▶ _EXTRACT PROVIDED_
[Start of Attachment]

Monthly Archives: August 2011

I Predict A Ri… Oh, Too Late

Whoa! England’s going mental! One week back and a man is shot by the police, a peaceful protest is made in reply, a couple of idiots start a riot, and the media causes a bunch of riots over the whole of England for the rest of the week. Oh, no, wait… It wasn’t the media it was the parents. No, wait, it was the government. No, it was society, and actually, we’re not surprised this happened at all.

Hmm.

Everyone’s talking about it and everyone has a point of view. Debates are raging on Facebook statuses and more people have been defriended this week than during any other (complete speculation but probably true judging by some of the heated debates I’ve seen). People seem to think that there are only two, clear-cut points of view on this. There are those who believe that this is the government’s fault for years of alienating the working classes and that, rather than punish the looters, let’s give them a hug and tell them that we all understand why they did it, that we are sorry our society is built on material wealth and they feel they have to keep up, and that if we weren’t all so middle-class and well-off then we’d probably be out there looting with them, side-by-side. Like brothers. Then there are those who believe that this is the fault of the parents and the individuals; that people are responsible for their own actions; that they know stealing is wrong but did it anyway and for this they should have their hands cut off, their eyes gouged out, and be sold to market as drones that roam blindly on their knees, forever scrubbing the pavements of the Big Society with the modified brushes strapped to their stumps.

[End of Attachment]

▶ _TASKS TO PERFORM_
A. In the blog post on the England riots, what was done in reply to the police shooting a man?
B. Carry on the blog post on the England riots from its last sentence.
The data that comes next is separate from the blog post on the England riots.

▶ _DATASET SECTION_
[Start of Attachment]

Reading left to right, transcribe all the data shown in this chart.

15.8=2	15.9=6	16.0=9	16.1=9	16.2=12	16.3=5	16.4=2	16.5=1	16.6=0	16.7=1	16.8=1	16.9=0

[End of Attachment]

▶ _ANSWERS BY ITEM_
A. A peaceful protest was made.

B.
Cameron’s ‘Big Society’ might seem like a great idea in the predominantly white middle-class majority that voted him in but, as has been widely suggested in the news, many of the people who were part of the riots probably don’t feel part of ‘the society’ and so feel that they don’t owe that society anything; after all, what has it given them? This would seem to be a logical assumption, but it is just that – an assumption – coming mainly from the liberal middle-class. Or an assertion coming from a bunch of kids in hoodies after the reporter has asked them a question like “Do you think that the rioters feel that they are not part of society and that this is why the riots started?” instead of letting them form their own answers to an open question. “Yeah, definitely,” comes the inevitable answer.

Who really knows what the cause was? I’m willing to bet that most of the looters don’t know themselves. They’ll probably say “oh yeah it’s cos that bloke was shot [innit],” but only because that’s the sequence of events they saw on the news.

Seumas Milne from the Guardian writes:

The London mayor and fellow former Bullingdon Club member Boris Johnson, heckled by hostile Londoners in Clapham Junction, warned that rioters must stop hearing ‘economic and sociological justifications’ (though who was offering them he never explained) for what they were doing.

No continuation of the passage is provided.